:: EXERCISE DESCRIPTION ::
Begin at the line containing "USE POWER ;" in the records below, end at the line containing "Consider the n-bit", and retype each line in that span exactly. No other line and no image should appear.

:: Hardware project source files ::
········

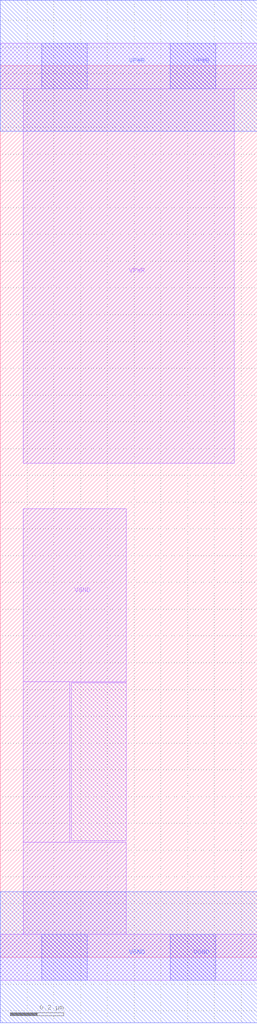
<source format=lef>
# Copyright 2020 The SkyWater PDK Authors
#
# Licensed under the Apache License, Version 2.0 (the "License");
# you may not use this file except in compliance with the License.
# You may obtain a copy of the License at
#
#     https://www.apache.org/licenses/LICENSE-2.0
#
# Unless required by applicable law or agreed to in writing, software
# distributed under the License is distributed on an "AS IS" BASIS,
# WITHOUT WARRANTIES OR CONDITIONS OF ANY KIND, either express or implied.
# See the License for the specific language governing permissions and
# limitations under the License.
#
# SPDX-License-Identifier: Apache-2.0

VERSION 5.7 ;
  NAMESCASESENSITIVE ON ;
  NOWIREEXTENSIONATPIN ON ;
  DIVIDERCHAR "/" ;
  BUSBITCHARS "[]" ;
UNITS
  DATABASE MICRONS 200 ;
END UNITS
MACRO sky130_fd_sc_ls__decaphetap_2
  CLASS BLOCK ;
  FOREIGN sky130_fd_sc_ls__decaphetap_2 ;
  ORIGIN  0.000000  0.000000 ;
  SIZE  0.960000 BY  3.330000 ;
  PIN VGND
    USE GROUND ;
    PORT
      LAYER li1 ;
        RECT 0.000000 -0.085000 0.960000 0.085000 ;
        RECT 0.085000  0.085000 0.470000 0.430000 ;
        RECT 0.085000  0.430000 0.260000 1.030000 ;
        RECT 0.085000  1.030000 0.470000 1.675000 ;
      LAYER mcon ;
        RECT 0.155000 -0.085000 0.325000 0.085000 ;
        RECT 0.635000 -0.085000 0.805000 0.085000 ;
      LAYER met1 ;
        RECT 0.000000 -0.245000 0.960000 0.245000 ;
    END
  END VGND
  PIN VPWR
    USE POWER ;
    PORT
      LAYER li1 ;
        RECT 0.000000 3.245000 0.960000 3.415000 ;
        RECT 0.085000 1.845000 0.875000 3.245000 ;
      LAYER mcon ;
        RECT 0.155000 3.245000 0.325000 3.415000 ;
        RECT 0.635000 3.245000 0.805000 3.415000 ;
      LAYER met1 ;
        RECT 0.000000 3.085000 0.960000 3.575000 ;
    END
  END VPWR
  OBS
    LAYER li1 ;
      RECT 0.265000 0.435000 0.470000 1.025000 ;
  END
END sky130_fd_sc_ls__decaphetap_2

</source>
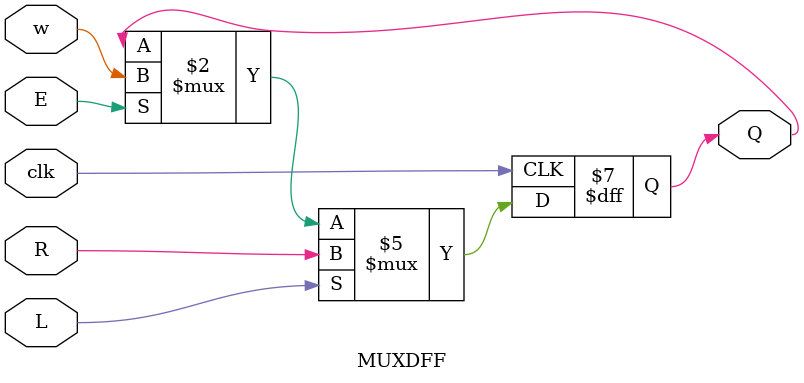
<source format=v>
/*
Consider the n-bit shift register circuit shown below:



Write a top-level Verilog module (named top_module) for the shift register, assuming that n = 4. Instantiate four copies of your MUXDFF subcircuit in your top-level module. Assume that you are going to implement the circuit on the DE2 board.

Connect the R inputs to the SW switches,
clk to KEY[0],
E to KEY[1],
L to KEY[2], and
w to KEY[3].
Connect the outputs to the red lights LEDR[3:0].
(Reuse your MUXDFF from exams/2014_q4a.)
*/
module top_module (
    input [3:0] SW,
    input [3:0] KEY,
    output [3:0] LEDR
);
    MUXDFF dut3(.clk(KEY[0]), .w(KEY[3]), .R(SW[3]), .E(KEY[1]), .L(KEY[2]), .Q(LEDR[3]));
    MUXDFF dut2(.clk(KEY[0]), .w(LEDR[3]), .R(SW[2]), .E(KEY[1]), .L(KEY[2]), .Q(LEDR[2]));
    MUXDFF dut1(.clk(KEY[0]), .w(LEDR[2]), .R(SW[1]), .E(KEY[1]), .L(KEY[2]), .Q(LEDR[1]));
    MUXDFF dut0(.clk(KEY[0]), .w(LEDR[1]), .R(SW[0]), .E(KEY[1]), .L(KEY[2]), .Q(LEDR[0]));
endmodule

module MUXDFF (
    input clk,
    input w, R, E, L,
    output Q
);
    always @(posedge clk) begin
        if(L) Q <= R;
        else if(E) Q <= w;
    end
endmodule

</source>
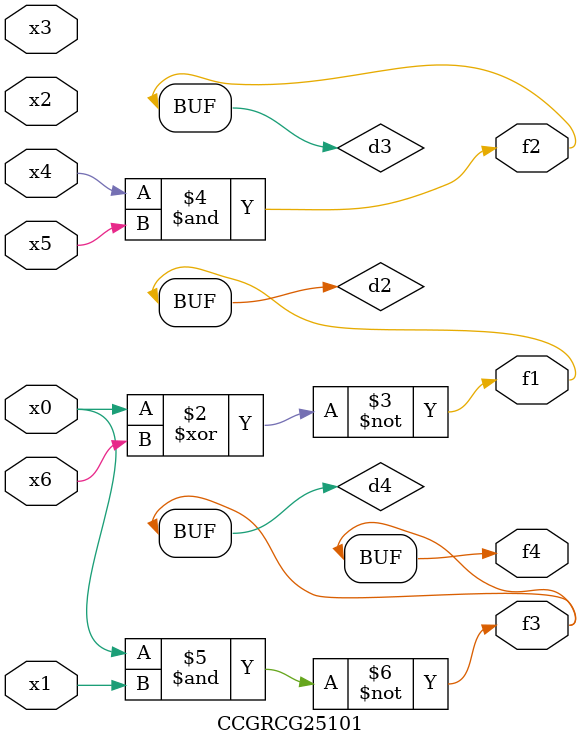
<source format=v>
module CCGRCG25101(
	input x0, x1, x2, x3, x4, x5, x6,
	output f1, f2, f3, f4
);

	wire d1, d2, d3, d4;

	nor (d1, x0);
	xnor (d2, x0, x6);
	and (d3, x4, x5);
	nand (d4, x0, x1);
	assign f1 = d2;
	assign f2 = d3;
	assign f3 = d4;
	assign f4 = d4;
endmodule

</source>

········

:: YOUR SOLUTION ::
    USE POWER ;
    PORT
      LAYER li1 ;
        RECT 0.000000 3.245000 0.960000 3.415000 ;
        RECT 0.085000 1.845000 0.875000 3.245000 ;
      LAYER mcon ;
        RECT 0.155000 3.245000 0.325000 3.415000 ;
        RECT 0.635000 3.245000 0.805000 3.415000 ;
      LAYER met1 ;
        RECT 0.000000 3.085000 0.960000 3.575000 ;
    END
  END VPWR
  OBS
    LAYER li1 ;
      RECT 0.265000 0.435000 0.470000 1.025000 ;
  END
END sky130_fd_sc_ls__decaphetap_2

</source>
<source format=v>
/*
Consider the n-bit shift register circuit shown below:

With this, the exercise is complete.